Задания
[A] Укажите по отрывку, откуда пришел самодельный конвертик.
[B] Перечислите всех животных, которые упомянуты в отрывке.

Отрывок для чтения

§ §

Я не дома, не города житель,
не живой и не мертвый — ничей:
я живу между двух перекрытий,
в груде сложенных кирпичей...
В подвалах их мышей и кошек нет,
На их карнизы не садятся птицы,
И равнодушно пропускают свет
Их четкие квадратные глазницы…
Этот год нас омыл, как седьмая щелочь,
О которой мы, помнишь, когда-то читали?
Оттого нас и радует каждая мелочь,
Оттого и моложе как будто бы стали.
Научились ценить все, что буднями было:
Этой лампы рабочей лимит и отраду,
Эту горстку углей, что в печи не остыла,
Этот ломтик нечаянного шоколаду.
Дни «тревог», отвоеванные у смерти,
Телефонный звонок — целы ль стекла? Жива ли?
Из Елабуги твой самодельный конвертик, —
Этих радостей прежде мы не замечали.
Будет время, мы станем опять богаче,
И разборчивей станем, и прихотливей,
И на многое будем смотреть иначе,
Но не будем, наверно, не будем счастливей!

§ §

Данные для анализа
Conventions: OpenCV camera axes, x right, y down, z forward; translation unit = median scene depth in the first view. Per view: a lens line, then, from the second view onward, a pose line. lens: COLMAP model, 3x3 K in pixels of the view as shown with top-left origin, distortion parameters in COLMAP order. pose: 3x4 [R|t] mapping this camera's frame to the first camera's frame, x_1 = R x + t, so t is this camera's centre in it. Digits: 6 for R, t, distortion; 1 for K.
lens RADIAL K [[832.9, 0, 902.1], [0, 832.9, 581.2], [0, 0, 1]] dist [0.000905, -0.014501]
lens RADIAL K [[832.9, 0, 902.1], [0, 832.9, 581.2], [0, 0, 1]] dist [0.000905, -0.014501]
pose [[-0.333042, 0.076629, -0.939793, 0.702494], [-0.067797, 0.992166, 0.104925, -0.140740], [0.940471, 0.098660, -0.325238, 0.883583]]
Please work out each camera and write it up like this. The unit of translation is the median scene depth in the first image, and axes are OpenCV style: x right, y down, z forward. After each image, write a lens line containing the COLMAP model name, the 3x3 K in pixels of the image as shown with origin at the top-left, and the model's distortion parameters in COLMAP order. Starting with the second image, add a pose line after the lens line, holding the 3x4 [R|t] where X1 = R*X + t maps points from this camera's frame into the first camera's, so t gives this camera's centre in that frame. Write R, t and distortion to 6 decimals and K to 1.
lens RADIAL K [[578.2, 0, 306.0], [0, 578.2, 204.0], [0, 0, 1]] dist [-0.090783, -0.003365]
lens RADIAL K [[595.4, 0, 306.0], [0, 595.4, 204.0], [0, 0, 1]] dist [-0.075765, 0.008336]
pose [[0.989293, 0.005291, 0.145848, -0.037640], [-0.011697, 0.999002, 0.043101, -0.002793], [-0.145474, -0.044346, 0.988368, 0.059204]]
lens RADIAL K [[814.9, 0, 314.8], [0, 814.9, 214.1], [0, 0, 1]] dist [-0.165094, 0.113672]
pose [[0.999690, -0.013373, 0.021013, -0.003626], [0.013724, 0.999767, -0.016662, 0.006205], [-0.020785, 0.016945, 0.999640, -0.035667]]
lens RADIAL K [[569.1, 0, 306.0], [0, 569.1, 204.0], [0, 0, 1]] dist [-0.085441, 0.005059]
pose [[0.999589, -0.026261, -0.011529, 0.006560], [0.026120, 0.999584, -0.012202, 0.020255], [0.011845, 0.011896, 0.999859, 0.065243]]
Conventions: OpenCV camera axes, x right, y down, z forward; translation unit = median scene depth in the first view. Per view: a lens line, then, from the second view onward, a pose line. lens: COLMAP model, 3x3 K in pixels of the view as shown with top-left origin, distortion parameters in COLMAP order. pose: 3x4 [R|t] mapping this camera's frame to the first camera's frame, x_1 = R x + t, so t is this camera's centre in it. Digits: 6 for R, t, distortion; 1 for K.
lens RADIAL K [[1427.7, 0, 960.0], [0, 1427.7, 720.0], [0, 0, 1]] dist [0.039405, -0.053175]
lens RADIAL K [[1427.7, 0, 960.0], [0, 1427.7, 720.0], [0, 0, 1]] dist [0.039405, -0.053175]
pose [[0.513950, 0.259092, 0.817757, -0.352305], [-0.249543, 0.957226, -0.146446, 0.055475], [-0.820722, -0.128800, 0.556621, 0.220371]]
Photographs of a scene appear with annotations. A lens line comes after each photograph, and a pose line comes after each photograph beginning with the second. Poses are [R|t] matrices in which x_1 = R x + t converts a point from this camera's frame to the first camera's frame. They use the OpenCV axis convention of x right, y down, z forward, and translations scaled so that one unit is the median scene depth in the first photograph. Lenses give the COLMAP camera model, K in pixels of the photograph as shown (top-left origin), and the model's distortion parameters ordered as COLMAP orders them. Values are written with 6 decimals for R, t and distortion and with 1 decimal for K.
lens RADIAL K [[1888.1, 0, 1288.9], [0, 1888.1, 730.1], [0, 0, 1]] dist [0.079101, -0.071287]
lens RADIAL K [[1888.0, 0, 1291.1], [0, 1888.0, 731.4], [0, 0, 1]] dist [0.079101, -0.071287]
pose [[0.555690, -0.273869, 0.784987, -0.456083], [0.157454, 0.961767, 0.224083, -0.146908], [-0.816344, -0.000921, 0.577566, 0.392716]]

§ §

Ответы к заданиям
[A] Из Елабуги.

[B] Мыши, кошки, птицы.